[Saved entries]
----------

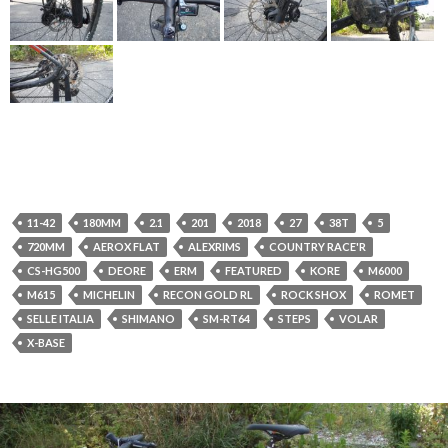
11-42
180MM
2.1
201
2018
27
38T
5
720MM
AEROX FLAT
ALEXRIMS
COUNTRY RACE'R
CS-HG500
DEORE
ERM
FEATURED
KORE
M6000
M615
MICHELIN
RECON GOLD RL
ROCK SHOX
ROMET
SELLE ITALIA
SHIMANO
SM-RT64
STEPS
VOLAR
X-BASE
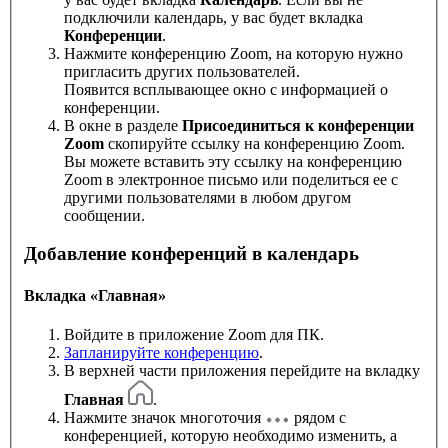
подключили календарь, у вас будет вкладка
Конференции
.
Нажмите конференцию Zoom, на которую нужно
пригласить других пользователей.
Появится всплывающее окно с информацией о
конференции.
В окне в разделе
Присоединиться к конференции
Zoom
скопируйте ссылку на конференцию Zoom.
Вы можете вставить эту ссылку на конференцию
Zoom в электронное письмо или поделиться ее с
другими пользователями в любом другом
сообщении.
Добавление конференций в календарь
Вкладка «Главная»
Войдите в приложение Zoom для ПК.
Запланируйте конференцию
.
В верхней части приложения перейдите на вкладку
Главная
.
Нажмите значок многоточия
рядом с
конференцией, которую необходимо изменить, а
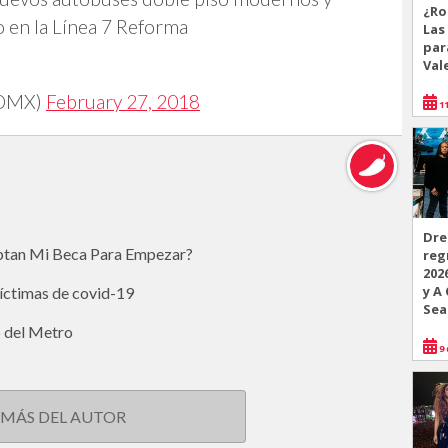
¿Ro
o en la Línea 7 Reforma
Las
par
Val
CDMX)
February 27, 2018
11
Dre
eptan Mi Beca Para Empezar?
reg
202
y A
víctimas de covid-19
Sea
o del Metro
9 
 MÁS DEL AUTOR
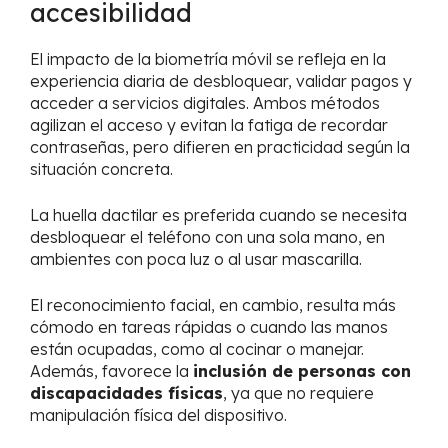
accesibilidad
El impacto de la biometría móvil se refleja en la
experiencia diaria de desbloquear, validar pagos y
acceder a servicios digitales. Ambos métodos
agilizan el acceso y evitan la fatiga de recordar
contraseñas, pero difieren en practicidad según la
situación concreta.
La huella dactilar es preferida cuando se necesita
desbloquear el teléfono con una sola mano, en
ambientes con poca luz o al usar mascarilla.
El reconocimiento facial, en cambio, resulta más
cómodo en tareas rápidas o cuando las manos
están ocupadas, como al cocinar o manejar.
Además, favorece la
inclusión de personas con
discapacidades físicas
, ya que no requiere
manipulación física del dispositivo.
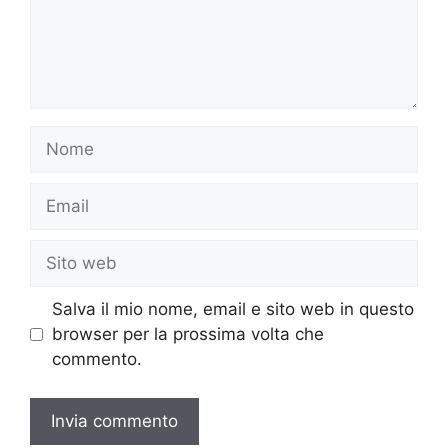
Nome
Email
Sito
web
Salva il mio nome, email e sito web in questo
browser per la prossima volta che
commento.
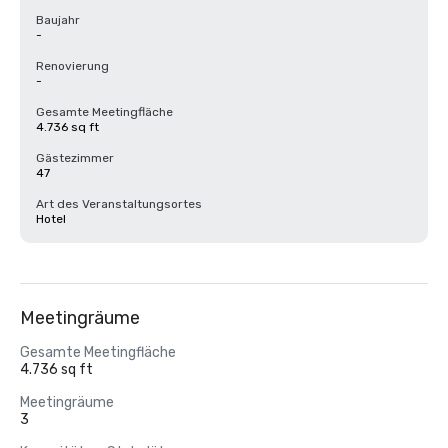
Baujahr
-
Renovierung
-
Gesamte Meetingfläche
4.736 sq ft
Gästezimmer
47
Art des Veranstaltungsortes
Hotel
Meetingräume
Gesamte Meetingfläche
4.736 sq ft
Meetingräume
3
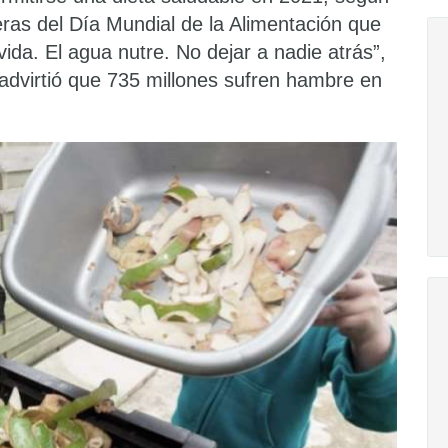
eras del Día Mundial de la Alimentación que
ida. El agua nutre. No dejar a nadie atrás”,
dvirtió que 735 millones sufren hambre en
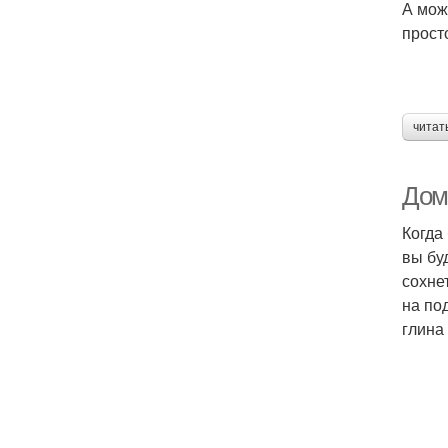
А мож
прост
читат
Дом
Когда
вы бу
сохне
на по
глина 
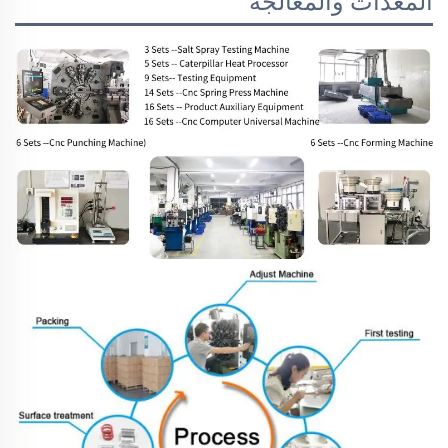
المعدات والمعالجة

----------

**Work required**
Retype the records exactly. Any image in them should not appear in what you write.

**Written reply**
11-42
180MM
2.1
201
2018
27
38T
5
720MM
AEROX FLAT
ALEXRIMS
COUNTRY RACE'R
CS-HG500
DEORE
ERM
FEATURED
KORE
M6000
M615
MICHELIN
RECON GOLD RL
ROCK SHOX
ROMET
SELLE ITALIA
SHIMANO
SM-RT64
STEPS
VOLAR
X-BASE
подключили календарь, у вас будет вкладка
Конференции
.
Нажмите конференцию Zoom, на которую нужно
пригласить других пользователей.
Появится всплывающее окно с информацией о
конференции.
В окне в разделе
Присоединиться к конференции
Zoom
скопируйте ссылку на конференцию Zoom.
Вы можете вставить эту ссылку на конференцию
Zoom в электронное письмо или поделиться ее с
другими пользователями в любом другом
сообщении.
Добавление конференций в календарь
Вкладка «Главная»
Войдите в приложение Zoom для ПК.
Запланируйте конференцию
.
В верхней части приложения перейдите на вкладку
Главная
.
Нажмите значок многоточия
рядом с
конференцией, которую необходимо изменить, а
¿Ro
o en la Línea 7 Reforma
Las
par
Val
CDMX)
February 27, 2018
11
Dre
eptan Mi Beca Para Empezar?
reg
202
y A
víctimas de covid-19
Sea
o del Metro
9 
 MÁS DEL AUTOR
accesibilidad
El impacto de la biometría móvil se refleja en la
experiencia diaria de desbloquear, validar pagos y
acceder a servicios digitales. Ambos métodos
agilizan el acceso y evitan la fatiga de recordar
contraseñas, pero difieren en practicidad según la
situación concreta.
La huella dactilar es preferida cuando se necesita
desbloquear el teléfono con una sola mano, en
ambientes con poca luz o al usar mascarilla.
El reconocimiento facial, en cambio, resulta más
cómodo en tareas rápidas o cuando las manos
están ocupadas, como al cocinar o manejar.
Además, favorece la
inclusión de personas con
discapacidades físicas
, ya que no requiere
manipulación física del dispositivo.
Nome
Email
Sito
web
Salva il mio nome, email e sito web in questo
browser per la prossima volta che
commento.
Baujahr
-
Renovierung
-
Gesamte Meetingfläche
4.736 sq ft
Gästezimmer
47
Art des Veranstaltungsortes
Hotel
Meetingräume
Gesamte Meetingfläche
4.736 sq ft
Meetingräume
3
eras del Día Mundial de la Alimentación que
ida. El agua nutre. No dejar a nadie atrás”,
dvirtió que 735 millones sufren hambre en
А мож
прост
читат
Дом
Когда
вы бу
сохне
на по
глина 
المعدات والمعالجة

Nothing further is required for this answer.